Il settore del turismo in Italia è una macchina gigantesca che muove miliardi, ma non tutti ne beneficiano allo stesso modo. Vediamo chi ci guadagna davvero e perché, invece, molti lavoratori ricevono stipendi bassi.
Il paradosso del turismo italiano
L’Italia è una delle mete turistiche più ambite al mondo. Arte, storia, paesaggi, cucina: il nostro Paese ha tutto. Eppure, chi lavora nel turismo spesso vive una realtà fatta di instabilità, stipendi bassi e scarsa valorizzazione professionale. È un paradosso: un settore che genera ricchezza, ma che distribuisce poco a chi lo sostiene ogni giorno.

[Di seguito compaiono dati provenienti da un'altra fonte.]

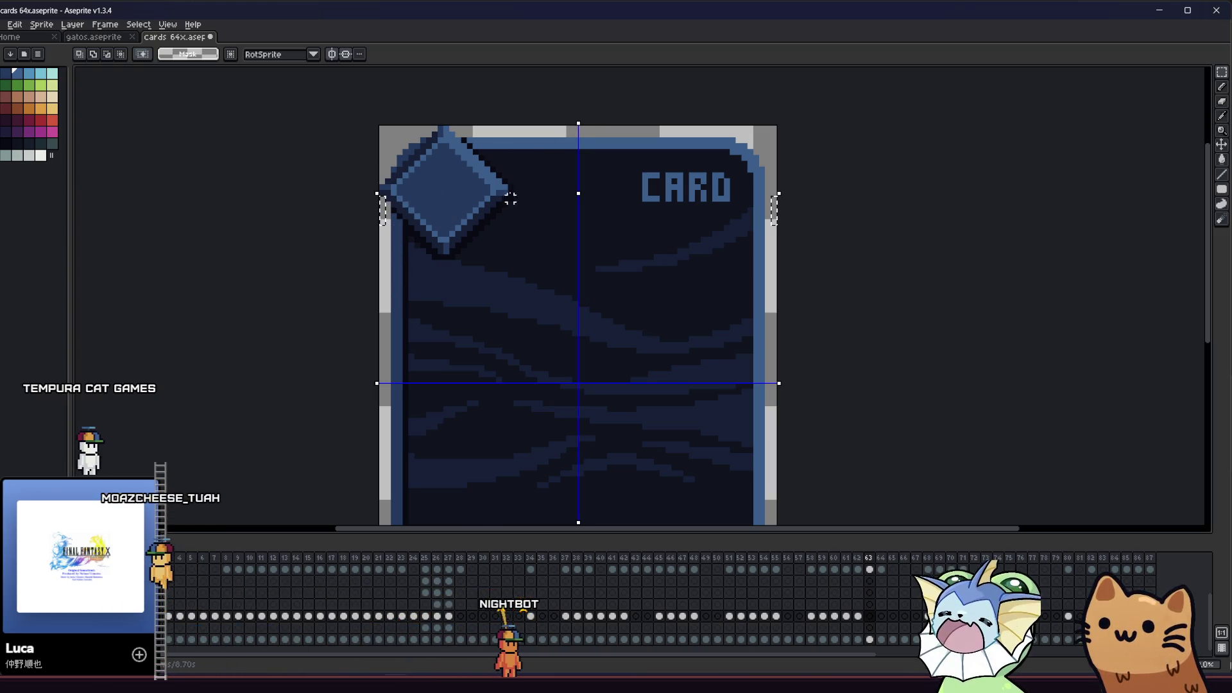
{"action": "scroll", "coordinate": [501, 212], "scroll_direction": "down", "scroll_amount": 3}
{"action": "key", "text": "b"}
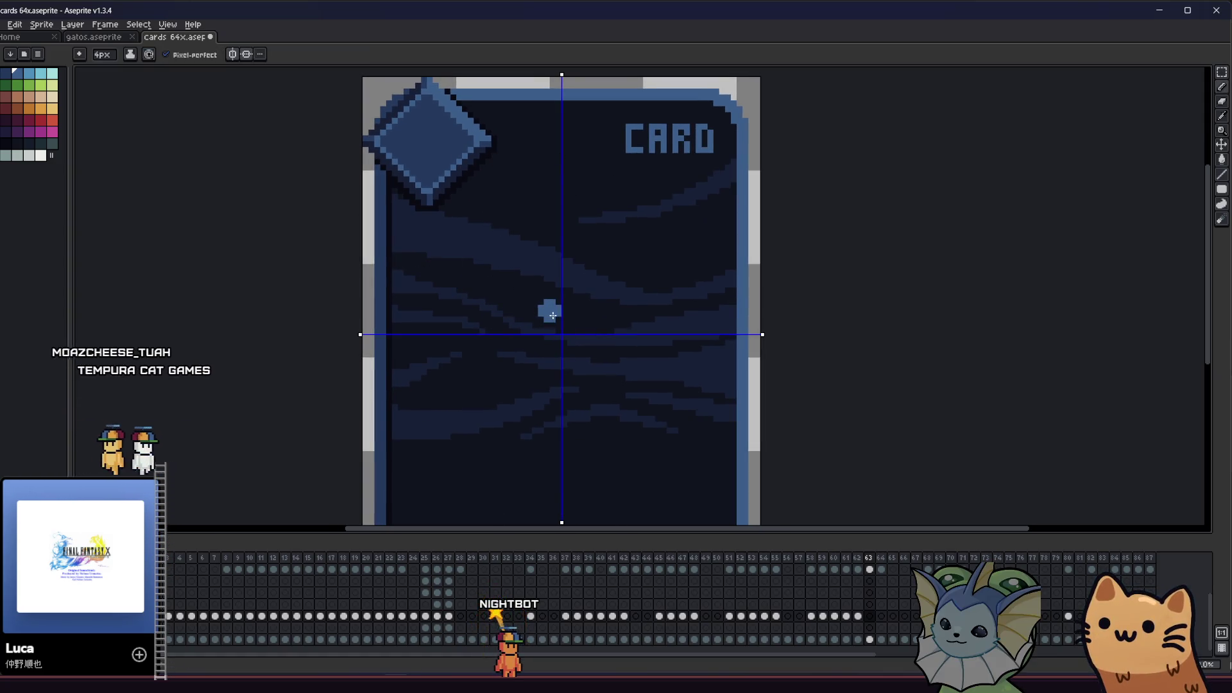
Try thin and 7px mirrored infinity loops, undo them, and settle on a 6px brush
{"action": "mouse_move", "coordinate": [561, 327]}
{"action": "left_mouse_down"}
{"action": "mouse_move", "coordinate": [477, 293]}
{"action": "mouse_move", "coordinate": [539, 335]}
{"action": "left_mouse_up"}
{"action": "key", "text": "v"}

Una filiera frammentata e sbilanciata
Il turismo italiano è composto da una miriade di piccole imprese familiari, cooperative, stagionali. Questo rende difficile avere una visione unitaria e una strategia nazionale coerente. I grandi guadagni si concentrano in poche mani:
- Proprietari di strutture ricettive in zone strategiche (come Venezia, Capri, Firenze) possono permettersi di alzare i prezzi e massimizzare i profitti.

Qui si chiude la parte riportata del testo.